If faith is at the centre of biblical religion, what is the real core of faith? From the gospel we learn that faith does not revolve around miracles. When jealous and suspicious people  demand some heavenly sign from Jesus, he sighs about the weakness of their faith. St James urges us to cope with every sort of trial, for “When faith is tested this makes for endurance, so that you may be fully mature.” The core of faith is twofold: fidelity and patience.
Cain might run away from his family but he could not run away from God. “The Lord put a mark on Cain,” a mark of divine protection, a pledge of the Creator’s fidelity to all he has made. When some people responded to Jesus with suspicion and envy, he left them and went off. Such dispositions do not keep Jesus in our midst; he remains only with people of faith, compassion and forgiveness.


2 Comments

  1. Joe O'Leary says:

    ‘St Mark refers to the feelings of Jesus more often than any other evangelist. He responds to the Pharisees’ request for a sign from heaven “with a sigh that came straight from the heart.”’ Indeed, this is one of the points that give this, the earliest Gospel, its singular fascination.
    When Seán Freyne visited Japan I got him to speak to my students in a course on the Gospel of Luke as literature.

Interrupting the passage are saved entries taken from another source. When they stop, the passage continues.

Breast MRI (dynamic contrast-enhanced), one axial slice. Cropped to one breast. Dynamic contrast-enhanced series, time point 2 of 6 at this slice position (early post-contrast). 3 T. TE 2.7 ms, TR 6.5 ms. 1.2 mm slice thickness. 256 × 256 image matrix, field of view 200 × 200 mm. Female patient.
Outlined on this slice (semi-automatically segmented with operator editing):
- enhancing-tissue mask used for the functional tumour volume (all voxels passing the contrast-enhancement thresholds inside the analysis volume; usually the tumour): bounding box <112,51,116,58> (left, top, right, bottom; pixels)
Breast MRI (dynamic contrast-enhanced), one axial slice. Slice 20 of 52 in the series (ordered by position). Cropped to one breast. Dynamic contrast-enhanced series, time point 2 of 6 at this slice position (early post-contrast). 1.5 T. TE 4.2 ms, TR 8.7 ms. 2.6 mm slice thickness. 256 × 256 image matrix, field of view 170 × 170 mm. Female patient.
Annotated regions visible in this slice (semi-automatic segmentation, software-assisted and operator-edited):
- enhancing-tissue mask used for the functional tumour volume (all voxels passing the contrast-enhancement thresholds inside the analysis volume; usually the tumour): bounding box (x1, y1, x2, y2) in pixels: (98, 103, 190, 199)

Knowing what his answer would be, I asked if he would not agree that Luke was the best of the Gospels from the literary point of view. “Ah no! Mark is the most fascinating,” he replied.

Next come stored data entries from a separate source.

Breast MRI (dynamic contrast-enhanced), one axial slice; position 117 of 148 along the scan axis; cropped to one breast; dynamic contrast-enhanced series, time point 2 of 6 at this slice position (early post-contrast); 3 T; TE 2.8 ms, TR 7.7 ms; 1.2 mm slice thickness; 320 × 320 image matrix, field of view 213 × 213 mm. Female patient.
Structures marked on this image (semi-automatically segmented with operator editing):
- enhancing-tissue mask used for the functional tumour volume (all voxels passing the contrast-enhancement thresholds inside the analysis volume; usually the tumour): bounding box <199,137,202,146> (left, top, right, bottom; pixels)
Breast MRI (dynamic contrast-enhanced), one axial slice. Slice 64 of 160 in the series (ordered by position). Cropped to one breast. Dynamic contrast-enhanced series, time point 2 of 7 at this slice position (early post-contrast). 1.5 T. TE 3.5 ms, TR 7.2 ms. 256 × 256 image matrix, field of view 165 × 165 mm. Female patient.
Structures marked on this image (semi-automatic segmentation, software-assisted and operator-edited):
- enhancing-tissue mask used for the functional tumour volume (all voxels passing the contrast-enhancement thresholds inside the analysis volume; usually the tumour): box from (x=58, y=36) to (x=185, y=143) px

    Yet Mark’s Gospel is unprepossessing at first, and it languished in the shade of Matthew for long centuries. Only the realization of the Markan priority (the dependence of Matthew and Luke on it) made scholars look more closely at Mark, and only in the last half-century has it been promoted to a literary pedestal.
    Mark ekes out scanty material to compose a narrative in two parts, one covering the activities of Jesus in Galilee, the second culminating in the passion narrative and the discovery of the empty tomb. The other three canonical gospels follow the same format. Alfred Loisy, in rather scathing, deflationary tones, underlines the poverty of Mark’s material and his need to resort to doublets, to editorial miracles, and to childlike inventions like the stories of the disciples’ preparations for the entry into Jerusalem and the Last Supper (“The Origins of the New Testament,” London 1950). The Markan passion narrative is composed from Old Testament sources, so that as Dominic Crossan phrases it (sixty years after Loisy had made the same point) it is ‘not history remembered but prophecy historicized’ (” Jesus: A Revolutionary Biography,” 1994, . 145). Elaborate modern commentaries have perhaps gone too far in discerning deeply subtle literary and theological patterning in Mark, encouraged by Frank Kermode’s “The Genesis of Secrecy” (1979), which uses the literary critic’s bag of tricks, reading Mark as if he were a modern minimalist like Kafka or Beckett. Yet in its very poverty and nakedness this Gospel packs a tremendous punch, and in some ways brings us nearer to Jesus than the majestic visions of Matthew, Luke, and John. A very special angle is explored in John P. Keenan’s “The Gospel of Mark: A Mahayana Reading” (Orbis Press, 1995), which detects elements of Buddhist wisdom crackling in the laconic words and gestures of Mark’s Jesus.